Sorti le 11 avril, « Şeytantepe » examinait ces contestations et affirmait qu’une campagne médiatique virulente avait présenté la famille Güran comme coupable avant même le début du procès.
Il présentait également les points de vue de proches, d’avocats et d’autres personnes qui remettent en question les preuves et estiment que les membres condamnés de la famille sont innocents.
La page du documentaire sur le site de 140journos avait déjà été ordonnée de retrait et bloquée par le tribunal de paix pénal de première instance de Diyarbakır le 27 août.
EngelliWeb a également indiqué que le compte X de Tuncay Beşikçi, un expert dont les opinions figuraient dans le documentaire, avait été bloqué pour les mêmes motifs et rendu inaccessible en Turquie.
Ömer Faruk Gergerlioğlu, député du Parti démocratique des peuples pour l’égalité et la démocratie (DEM Party, pro-kurde), a accusé le ministère de la Justice de tenter de dissimuler la vérité.
« Interdire ce documentaire, c’est tenter d’enterrer la justice avec Narin », a-t-il déclaré.

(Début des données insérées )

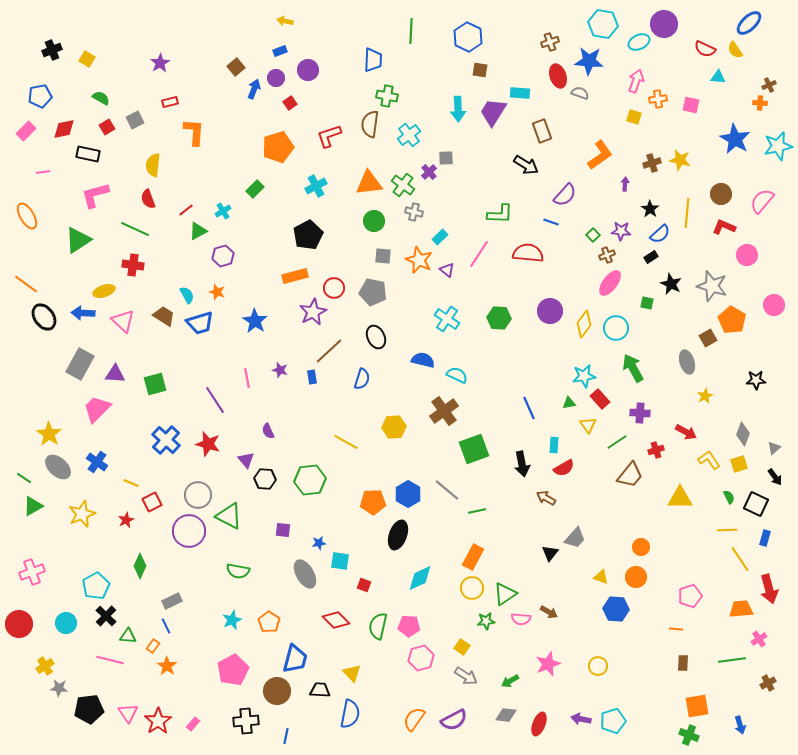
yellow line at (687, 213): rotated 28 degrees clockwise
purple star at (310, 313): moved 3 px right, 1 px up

Gergerlioğlu a également partagé une déclaration de la plateforme Justice pour Narin et sa famille, qui a qualifié ce blocage de censure.
Le groupe a déclaré que le retrait du documentaire ne résoudrait pas les questions entourant la disparition de Narin, les images de surveillance, les preuves contradictoires ou les méthodes scientifiques utilisées dans l’enquête.

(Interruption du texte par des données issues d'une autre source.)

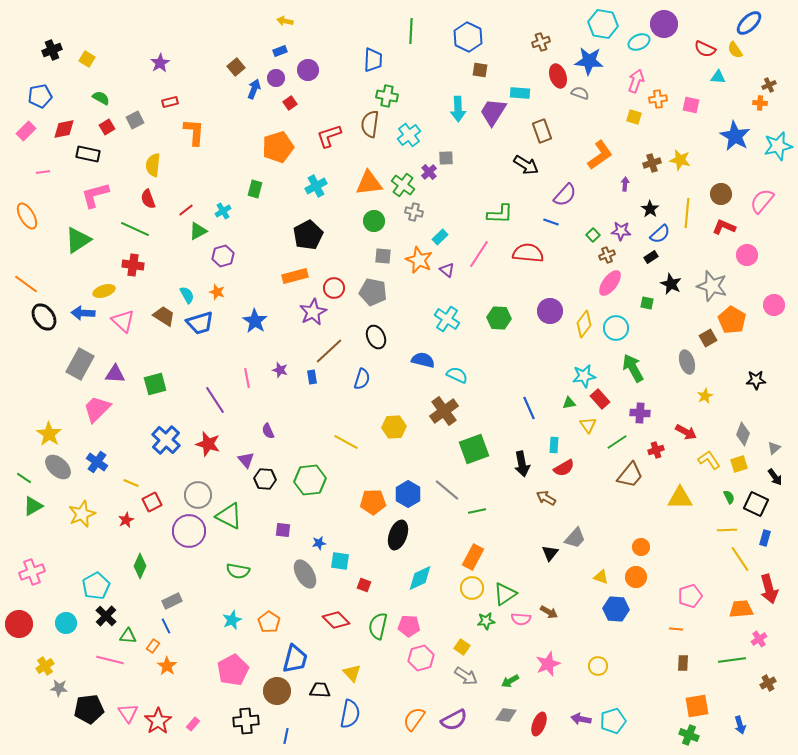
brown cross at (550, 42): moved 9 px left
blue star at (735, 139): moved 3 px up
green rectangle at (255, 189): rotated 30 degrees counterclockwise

« La confiance dans l’affaire Narin Güran peut être assurée non pas en réduisant au silence les questions, mais en fournissant des réponses ouvertes, scientifiques et vérifiables », a déclaré la plateforme.
Ce blocage fait suite à une enquête pénale ouverte par le parquet général de Diyarbakır le 26 août, à la demande de la gendarmerie provinciale et de son unité d’enquête criminelle, selon l’agence de presse étatique Anadolu.
Les autorités ont allégué que le documentaire visait à discréditer l’enquête et les poursuites, et ciblait la décision finale du tribunal, le personnel de la gendarmerie et les responsables judiciaires impliqués dans l’affaire.
Les procureurs ont ensuite demandé à la commission d’enquête sur les crimes financiers (MASAK) d’examiner les transactions financières de 31 personnes liées au tournage, à la production et au financement du documentaire, dans le cadre d’une enquête pour diffusion présumée d’informations trompeuses.
La censure en ligne est répandue en Turquie. Le rapport EngelliWeb 2025 d’İFÖD a révélé que plus de 1,5 million de sites web et de noms de domaine avaient été bloqués à la fin de cette année-là.
Le groupe a indiqué que l’article 8/A de la loi turque sur l’internet, qui permet des restrictions pour des motifs de sécurité nationale et d’ordre public, était de plus en plus utilisé contre les reportages d’intérêt public, les journalistes, les groupes de la société civile et les comptes de l’opposition, souvent par le biais de décisions contenant peu de justifications détaillées.